The Iraq war is sucking most resources and attention from the legitimate War on Terrorism and in effect likely helped al-Qaida attract new members. Because of Iraq, terrorism has as strong a foothold today as it did before 9/11.
The issue of Iraq in itself should be enough to turn voters from the president’s camp. Democratic challenger Sen. John Kerry voted to authorize the Iraq attack, but later said he was duped like most Americans by the administration’s faulty and deceitful intelligence claims.
Kerry lately has been hammering the Iraq issue, saying the invasion was a mistake and the occupation even more so.
But the polls, if you can believe them, still show a tight race.
How stupid of me; maybe it’s the economy. Statistics indicate more people are working in recent months, though wages for those jobs are low. Many people apparently have enough money to keep buying gas-guzzling SUVs, bigger televisions, more-powerful computers and Wal-Mart junk even as the poverty rate continues to climb.
People are happy, it seems, if the system delivers the goods.
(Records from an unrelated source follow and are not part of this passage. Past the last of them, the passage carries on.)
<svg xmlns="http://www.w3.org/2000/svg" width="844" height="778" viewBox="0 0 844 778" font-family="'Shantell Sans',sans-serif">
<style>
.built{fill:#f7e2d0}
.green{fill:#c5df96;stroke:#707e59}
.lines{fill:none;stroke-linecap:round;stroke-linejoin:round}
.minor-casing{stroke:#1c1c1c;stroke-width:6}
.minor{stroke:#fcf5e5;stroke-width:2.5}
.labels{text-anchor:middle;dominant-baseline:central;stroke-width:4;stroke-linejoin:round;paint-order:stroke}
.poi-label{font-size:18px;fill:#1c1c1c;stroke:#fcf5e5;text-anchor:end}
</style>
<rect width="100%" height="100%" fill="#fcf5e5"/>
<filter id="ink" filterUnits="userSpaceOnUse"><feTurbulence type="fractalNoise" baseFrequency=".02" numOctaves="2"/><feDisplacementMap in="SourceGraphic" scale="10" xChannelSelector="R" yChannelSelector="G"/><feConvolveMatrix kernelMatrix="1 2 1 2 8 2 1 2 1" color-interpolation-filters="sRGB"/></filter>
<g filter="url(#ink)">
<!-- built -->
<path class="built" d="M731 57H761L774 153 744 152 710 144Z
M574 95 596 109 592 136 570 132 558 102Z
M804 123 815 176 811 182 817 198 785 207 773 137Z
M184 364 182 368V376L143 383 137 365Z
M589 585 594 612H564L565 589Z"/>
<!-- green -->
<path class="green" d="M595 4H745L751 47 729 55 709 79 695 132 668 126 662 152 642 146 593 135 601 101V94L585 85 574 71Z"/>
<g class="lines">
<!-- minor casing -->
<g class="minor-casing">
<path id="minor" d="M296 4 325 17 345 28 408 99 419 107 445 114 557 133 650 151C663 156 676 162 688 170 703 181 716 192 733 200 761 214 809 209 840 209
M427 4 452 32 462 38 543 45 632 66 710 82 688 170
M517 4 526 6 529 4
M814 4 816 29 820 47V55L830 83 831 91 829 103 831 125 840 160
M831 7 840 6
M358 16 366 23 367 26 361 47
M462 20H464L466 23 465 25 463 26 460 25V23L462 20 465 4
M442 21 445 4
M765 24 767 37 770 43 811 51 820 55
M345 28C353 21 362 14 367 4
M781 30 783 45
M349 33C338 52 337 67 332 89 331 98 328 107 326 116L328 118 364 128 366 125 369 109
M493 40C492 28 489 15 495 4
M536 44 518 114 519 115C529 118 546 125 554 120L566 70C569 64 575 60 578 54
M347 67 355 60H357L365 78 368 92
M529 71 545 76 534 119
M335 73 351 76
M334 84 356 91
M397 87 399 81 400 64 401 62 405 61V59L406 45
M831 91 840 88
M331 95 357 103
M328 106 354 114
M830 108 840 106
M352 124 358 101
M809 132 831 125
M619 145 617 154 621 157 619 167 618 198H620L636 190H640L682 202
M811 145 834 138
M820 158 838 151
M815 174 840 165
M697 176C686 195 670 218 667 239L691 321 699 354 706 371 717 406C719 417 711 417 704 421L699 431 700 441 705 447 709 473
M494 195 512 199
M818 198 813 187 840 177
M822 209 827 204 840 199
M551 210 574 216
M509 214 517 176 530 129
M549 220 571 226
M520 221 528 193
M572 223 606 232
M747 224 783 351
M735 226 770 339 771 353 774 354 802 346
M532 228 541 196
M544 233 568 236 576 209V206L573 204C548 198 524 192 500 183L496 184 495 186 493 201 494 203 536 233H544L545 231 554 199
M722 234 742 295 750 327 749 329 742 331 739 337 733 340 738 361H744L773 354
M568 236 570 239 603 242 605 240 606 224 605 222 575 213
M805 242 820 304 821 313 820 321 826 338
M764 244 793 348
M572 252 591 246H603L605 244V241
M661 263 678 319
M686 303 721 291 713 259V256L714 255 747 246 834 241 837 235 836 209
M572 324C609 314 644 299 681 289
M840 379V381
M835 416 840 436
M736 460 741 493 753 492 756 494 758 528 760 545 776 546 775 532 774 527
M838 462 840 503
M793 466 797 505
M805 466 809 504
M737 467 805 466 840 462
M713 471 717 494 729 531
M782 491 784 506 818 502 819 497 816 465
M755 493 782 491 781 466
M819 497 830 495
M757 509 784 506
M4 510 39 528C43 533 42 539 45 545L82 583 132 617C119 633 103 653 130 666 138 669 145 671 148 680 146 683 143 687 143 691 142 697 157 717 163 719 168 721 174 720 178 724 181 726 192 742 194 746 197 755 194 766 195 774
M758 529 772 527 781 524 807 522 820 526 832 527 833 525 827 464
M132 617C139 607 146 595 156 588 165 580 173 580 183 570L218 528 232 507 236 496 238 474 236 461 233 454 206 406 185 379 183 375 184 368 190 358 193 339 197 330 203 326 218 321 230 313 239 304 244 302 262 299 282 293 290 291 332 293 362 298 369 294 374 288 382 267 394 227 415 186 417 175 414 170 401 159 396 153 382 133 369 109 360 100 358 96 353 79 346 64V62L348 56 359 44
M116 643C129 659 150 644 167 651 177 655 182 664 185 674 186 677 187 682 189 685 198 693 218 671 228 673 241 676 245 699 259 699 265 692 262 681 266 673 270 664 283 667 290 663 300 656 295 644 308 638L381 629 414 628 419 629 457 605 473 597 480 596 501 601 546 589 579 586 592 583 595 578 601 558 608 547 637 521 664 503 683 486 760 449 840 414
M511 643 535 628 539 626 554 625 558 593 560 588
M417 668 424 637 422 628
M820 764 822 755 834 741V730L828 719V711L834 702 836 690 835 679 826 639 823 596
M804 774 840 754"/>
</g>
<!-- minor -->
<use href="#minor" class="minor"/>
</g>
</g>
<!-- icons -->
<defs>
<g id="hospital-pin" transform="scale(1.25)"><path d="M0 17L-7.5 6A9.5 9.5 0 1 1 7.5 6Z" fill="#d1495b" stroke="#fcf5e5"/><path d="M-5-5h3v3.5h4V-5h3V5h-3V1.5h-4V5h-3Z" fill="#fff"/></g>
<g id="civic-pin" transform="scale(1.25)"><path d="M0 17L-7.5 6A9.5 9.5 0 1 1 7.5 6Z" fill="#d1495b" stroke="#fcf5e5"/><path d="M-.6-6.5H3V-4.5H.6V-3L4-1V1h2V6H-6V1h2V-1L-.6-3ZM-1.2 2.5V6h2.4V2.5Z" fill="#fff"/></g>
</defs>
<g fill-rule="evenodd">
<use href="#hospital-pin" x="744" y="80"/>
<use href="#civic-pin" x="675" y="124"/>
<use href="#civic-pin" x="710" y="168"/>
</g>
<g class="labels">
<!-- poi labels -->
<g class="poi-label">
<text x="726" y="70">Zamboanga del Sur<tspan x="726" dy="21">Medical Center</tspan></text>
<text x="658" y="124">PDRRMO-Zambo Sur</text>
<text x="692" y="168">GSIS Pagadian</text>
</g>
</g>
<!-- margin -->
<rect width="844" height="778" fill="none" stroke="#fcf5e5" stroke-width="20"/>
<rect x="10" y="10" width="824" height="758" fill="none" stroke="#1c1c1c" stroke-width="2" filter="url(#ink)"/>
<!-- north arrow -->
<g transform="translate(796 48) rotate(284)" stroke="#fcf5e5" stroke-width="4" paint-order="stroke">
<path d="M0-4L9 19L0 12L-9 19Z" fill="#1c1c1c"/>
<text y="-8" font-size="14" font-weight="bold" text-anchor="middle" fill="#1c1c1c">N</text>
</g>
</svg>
And health care, which many thought would be the major issue in this election, continues to receive little attention because no one has an easy answer for the skyrocketing costs and the 16 million people without insurance.
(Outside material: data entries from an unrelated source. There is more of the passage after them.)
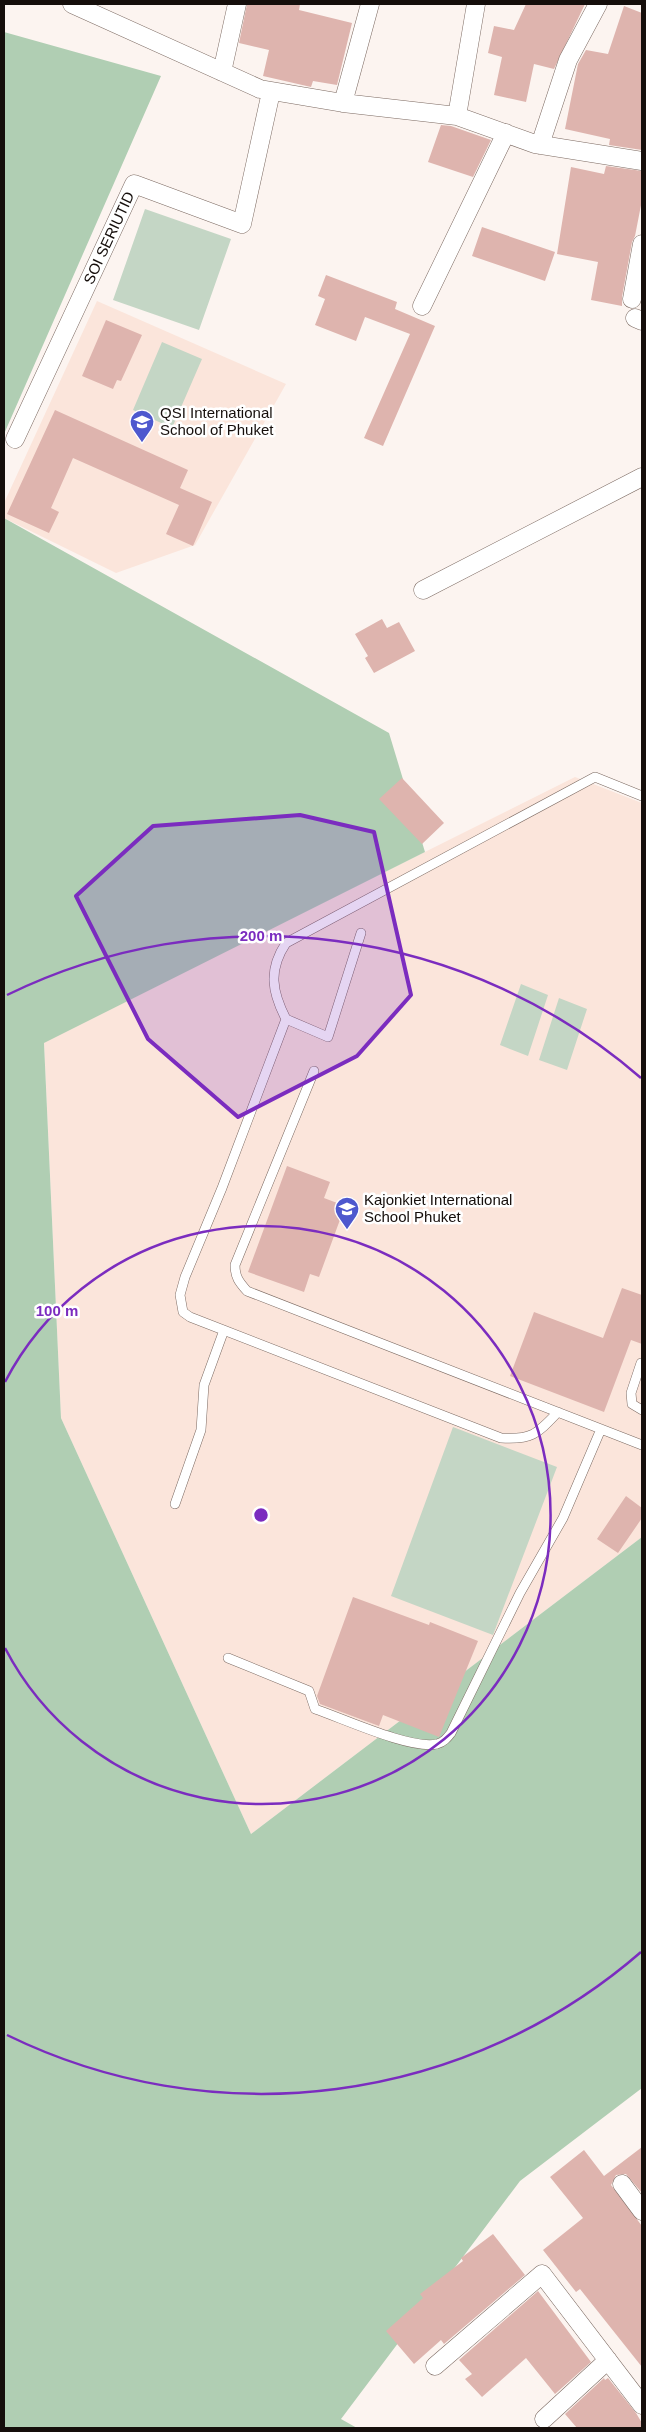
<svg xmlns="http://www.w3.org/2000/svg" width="646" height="2432" viewBox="0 0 646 2432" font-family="Arial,sans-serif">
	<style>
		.built { fill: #fbe5db }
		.green { fill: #c4d6c5 }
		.forest { fill: #b0ceb3 }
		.building { fill: #deb4ae }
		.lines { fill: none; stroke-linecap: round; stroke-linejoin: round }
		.service-casing { stroke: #7c6a62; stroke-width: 10 }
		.minor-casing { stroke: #7c6a62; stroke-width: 19 }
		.service { stroke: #fff; stroke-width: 9 }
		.minor { stroke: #fff; stroke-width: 18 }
		.marked { fill: #7b2cbf; fill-opacity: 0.2; stroke: #7b2cbf; stroke-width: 4; stroke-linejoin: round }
		.ring { fill: none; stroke: #7b2cbf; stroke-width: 2.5 }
		.labels { text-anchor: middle; stroke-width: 5; stroke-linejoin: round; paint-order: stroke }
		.street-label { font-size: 15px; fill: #150e0b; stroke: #fff }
		.poi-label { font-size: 15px; fill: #150e0b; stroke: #fff; text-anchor: start }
		.centre { fill: #7b2cbf; stroke: #fff; stroke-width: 2.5 }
		.ring-label { font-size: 15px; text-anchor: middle; font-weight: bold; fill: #7b2cbf; stroke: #fff; stroke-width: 5; stroke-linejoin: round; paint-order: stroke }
	</style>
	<rect width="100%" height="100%" fill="#fcf4f0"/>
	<!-- built -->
	<path class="built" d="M 97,301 L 286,384 L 195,545 L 116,573 L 4,518 L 4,503 Z
		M 575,777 L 642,803 L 642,1537 L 251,1834 L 61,1418 L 44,1042 Z"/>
	<!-- green -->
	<path class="green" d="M 145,209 L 231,239 L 199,330 L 113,300 Z
		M 162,342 L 202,359 L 172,428 L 133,410 Z
		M 521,984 L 548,995 L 528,1056 L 500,1045 Z
		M 559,998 L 587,1009 L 567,1070 L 539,1060 Z
		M 453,1427 L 557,1467 L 493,1635 L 391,1596 Z"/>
	<!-- forest -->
	<path class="forest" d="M 4,32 L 161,76 L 4,434 Z
		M 4,518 L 389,733 L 425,852 L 44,1043 L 61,1418 L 251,1834 L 642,1537 L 642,2088 L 520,2181 L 341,2419 L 357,2428 L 4,2428 Z"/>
	<!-- building -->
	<path class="building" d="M 247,4 L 300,4 L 299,10 L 352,23 L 337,85 L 313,81 L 311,87 L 263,76 L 269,50 L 239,43 Z
		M 526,4 L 585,4 L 554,69 L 534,64 L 526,102 L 494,95 L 502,57 L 488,53 L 494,26 L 514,30 Z
		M 624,6 L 642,13 L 642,150 L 609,145 L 610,139 L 565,129 L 578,64 L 586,50 L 608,54 Z
		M 441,125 L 451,126 L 491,140 L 473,177 L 428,162 Z
		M 606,166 L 642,171 L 642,200 L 635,236 L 632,242 L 622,297 L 622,306 L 591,300 L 598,262 L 557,254 L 571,167 L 604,174 Z
		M 482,227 L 555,252 L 545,281 L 472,256 Z
		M 326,275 L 397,302 L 395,309 L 435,326 L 383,446 L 364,438 L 410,334 L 365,317 L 356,341 L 315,325 L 325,299 L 318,296 Z
		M 106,320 L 142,335 L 121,381 L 117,380 L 113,389 L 82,376 Z
		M 55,410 L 188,470 L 180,488 L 212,502 L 193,546 L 166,534 L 179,505 L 73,458 L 51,508 L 59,512 L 49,533 L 7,514 Z
		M 382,619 L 387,628 L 399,622 L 415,651 L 374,673 L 365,658 L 368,656 L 355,634 Z
		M 402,778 L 444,823 L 422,844 L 379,799 Z
		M 287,1166 L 330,1182 L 324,1198 L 345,1206 L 319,1277 L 310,1274 L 304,1292 L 248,1272 Z
		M 622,1288 L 642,1295 L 642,1344 L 631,1340 L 604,1412 L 510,1376 L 534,1312 L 603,1338 Z
		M 626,1496 L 642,1508 L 642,1518 L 618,1553 L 597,1539 Z
		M 353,1597 L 429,1625 L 430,1622 L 478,1641 L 439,1737 L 383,1715 L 379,1726 L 320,1704 L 317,1696 Z
		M 642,2147 L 642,2193 L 626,2174 L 616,2175 L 611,2185 L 642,2226 L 642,2367 L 580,2289 L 576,2292 L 543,2250 L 583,2218 L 550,2177 L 584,2150 L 604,2176 Z
		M 493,2234 L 525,2275 L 444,2344 L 441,2340 L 414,2364 L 386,2331 L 423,2298 L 420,2294 L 463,2261 L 461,2258 Z
		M 538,2291 L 591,2362 L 555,2394 L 526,2358 L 482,2397 L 465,2379 L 472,2374 L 459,2360 Z
		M 604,2378 L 605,2380 L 608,2378 L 636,2413 L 642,2423 L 642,2428 L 577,2428 L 565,2414 Z"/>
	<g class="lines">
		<defs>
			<path id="service" d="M 286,1019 L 328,1037 L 361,933
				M 314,1071 L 235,1265 C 235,1277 239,1282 247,1291 L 642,1445
				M 641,1363 L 631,1393 L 632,1404 L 642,1410
				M 558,1412 C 537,1434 532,1440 501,1438 L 190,1317 L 183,1312 L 180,1295 L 185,1277 L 222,1188 L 286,1019 C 272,992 268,970 286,943 L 595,777 L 642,796
				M 175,1504 L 201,1430 L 204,1385 L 224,1330
				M 228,1658 L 309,1691 L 315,1709 C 342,1718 411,1750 437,1744 C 444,1742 447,1738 451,1733 L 520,1593 L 563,1518 L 601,1429"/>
			<path id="minor" d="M 72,4 L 260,89 L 343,103 L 457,116 L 535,144 L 642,161
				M 222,72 L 237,4
				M 343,103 L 370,4
				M 457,116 L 476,4
				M 540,145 L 568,60 L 598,4
				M 632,299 L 642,244
				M 422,306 L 506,133
				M 635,318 L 642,321
				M 15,439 L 134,184 L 242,224 L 271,92
				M 423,590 L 642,477
				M 622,2184 L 642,2211
				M 435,2366 L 542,2274 L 642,2405
				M 544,2419 L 608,2360"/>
		</defs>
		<!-- service casing -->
		<use href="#service" class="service-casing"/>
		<!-- minor casing -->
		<use href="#minor" class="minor-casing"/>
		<!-- service -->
		<use href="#service" class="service"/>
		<!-- minor -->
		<use href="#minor" class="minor"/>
	</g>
	<!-- marked area -->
	<path class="marked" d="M 300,815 L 374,832 L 411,995 L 357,1056 L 238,1117 L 148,1039 L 76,896 L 153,826 Z"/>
	<!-- distance rings -->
	<g class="ring">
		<path d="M5 1382A289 289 0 1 1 5 1648"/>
		<path d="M641 1952A579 579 0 0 1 7 2035M7 995A579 579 0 0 1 641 1078"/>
	</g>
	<!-- icons -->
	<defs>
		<symbol id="school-pin" viewBox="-11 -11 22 30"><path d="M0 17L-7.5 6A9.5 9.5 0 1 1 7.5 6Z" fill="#4e58ce" stroke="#fff"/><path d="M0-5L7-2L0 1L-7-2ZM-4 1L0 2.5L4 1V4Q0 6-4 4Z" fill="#fff"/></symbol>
	</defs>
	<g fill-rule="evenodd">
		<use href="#school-pin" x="128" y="408" width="28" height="38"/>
		<use href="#school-pin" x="333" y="1195" width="28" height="38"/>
	</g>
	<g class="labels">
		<!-- street labels -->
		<g class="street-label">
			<text transform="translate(109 238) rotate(-65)" y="5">SOI SERIUTID</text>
		</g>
		<!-- poi labels -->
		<g class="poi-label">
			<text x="160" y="418">QSI International<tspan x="160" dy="17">School of Phuket</tspan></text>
			<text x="364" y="1205">Kajonkiet International<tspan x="364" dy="17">School Phuket</tspan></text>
		</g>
	</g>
	<circle cx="261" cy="1515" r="8" class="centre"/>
	<g class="ring-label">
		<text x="261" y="941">200 m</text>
		<text x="57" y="1316">100 m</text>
	</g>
	<!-- border -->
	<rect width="646" height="2432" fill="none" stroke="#150e0b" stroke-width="10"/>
</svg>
After four years, the president certainly hasn’t addressed the problem, except to come up with a Medicare prescription-drug plan that lines the pockets of his supporters who lead the major pharmaceutical companies.
The other day at the pharmacy I saw an elderly woman who was getting a prescription that cost $272. She said she didn’t have the money but would be getting her Social Security and teacher retirement checks next week. She tearfully asked if she could post-date a check. The answer was no.
If we can spend billions of dollars on Iraq, we ought to be able to take care of our senior citizens better than that. Further, everyone should have access to health care. Kerry is proposing single-payer national health insurance. Bush is promising tax credits and flex accounts to help people save money for their needs. Right, just like he wanted to let them invest their Social Security payments.
Let’s face it: Bush has been worse than any of us feared back in 2000 when the Supreme Court declared him president. But we can try to get the nation on track focused on improving the lives of Americans in November.
The pollsters aren’t done yet. Nov. 2, 2004, can still be the end of an error.